A Good Yarn

Friday, November 12, 2004

Maybe the future is in good hands...

Earlier this week I posted about my concerns about young people not voting and my hope that cultural icons of the younger generation would help activate and educate their audience. This letter in the Minneapolis Star Tribune demonstrates that at least some young people are very thoughtful and articulate about this election:

Why George W. Bush appeals

I have attempted to figure out what attracts people to this president, and perhaps I'll never succeed. How can a state like Ohio, which lost over 270,000 jobs in the last four years, and with two-thirds of the population voting that the economy is "not good," give its 20 electoral votes to the administration responsible? Ralph Nader is not alone in recognizing George W. Bush as "the most impeachable president in American history," as he has made countless errors regarding the war thus far. How could anyone have watched the three debates and rationally called them close? What makes this president so appealing?

Perhaps what attracted voters to Bush is the fact that "moral values" was the No. 1 issue in this election, over "the economy" and "terrorism." However, the "moral values" utilized in this election are not the moral values I have grown up with. Personal morals of mine include tolerance, acceptance, compassion, empathy and equality. In my opinion, the fact that 50 percent of Bush voters believe that gay couples should get no recognition, as opposed to supporting civil unions with couple benefits, is morally wrong. As far as abortions, the fact that fewer abortions occurred during the Clinton administration than George W. Bush's administration proves irrelevancy. How can a group of people (religious affiliations) declare ownership of "values"? Aren't diversity and freedom the features that make this country celebrated?
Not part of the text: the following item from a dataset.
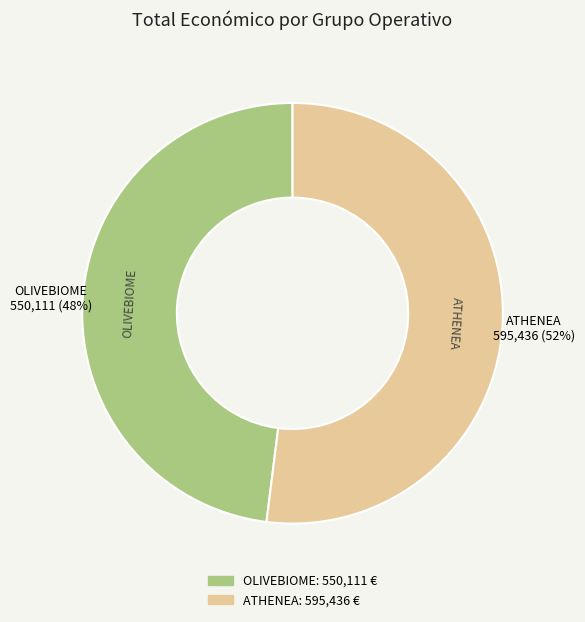

Count the number of slices in the pie.

2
George W. Bush has appealed to many different elements, including fear and simplicity. He undeniably oversimplified John Kerry's Senate record to appeal to simple-minded voters. He indisputably played into voters' fears, as every speech has been extremely intimidating, as if we're constantly under bombardment of terrorist attacks. Ironically, the states that were under bombardment from the 9/11 attacks (New York and Pennsylvania) voted dominantly for Kerry (as he swept over 80 percent of the New York votes). Unfortunately, as weak an argument as one may make, their vote happens to count the same.

I am extremely lucky to have grown up in a community that prepares me for college-level learning and a well-paying job. Not all Americans share my privileges. I also recognize that I am especially lucky to be able to outspokenly protest our administration in power. I am exceptionally proud to be a Minnesotan in this election, as we are among New York, California, Maryland, Pennsylvania, and other liberal and progressive states that supported Kerry in his endeavor.

Liz Gunderson, high school senior, New Prague, Minn.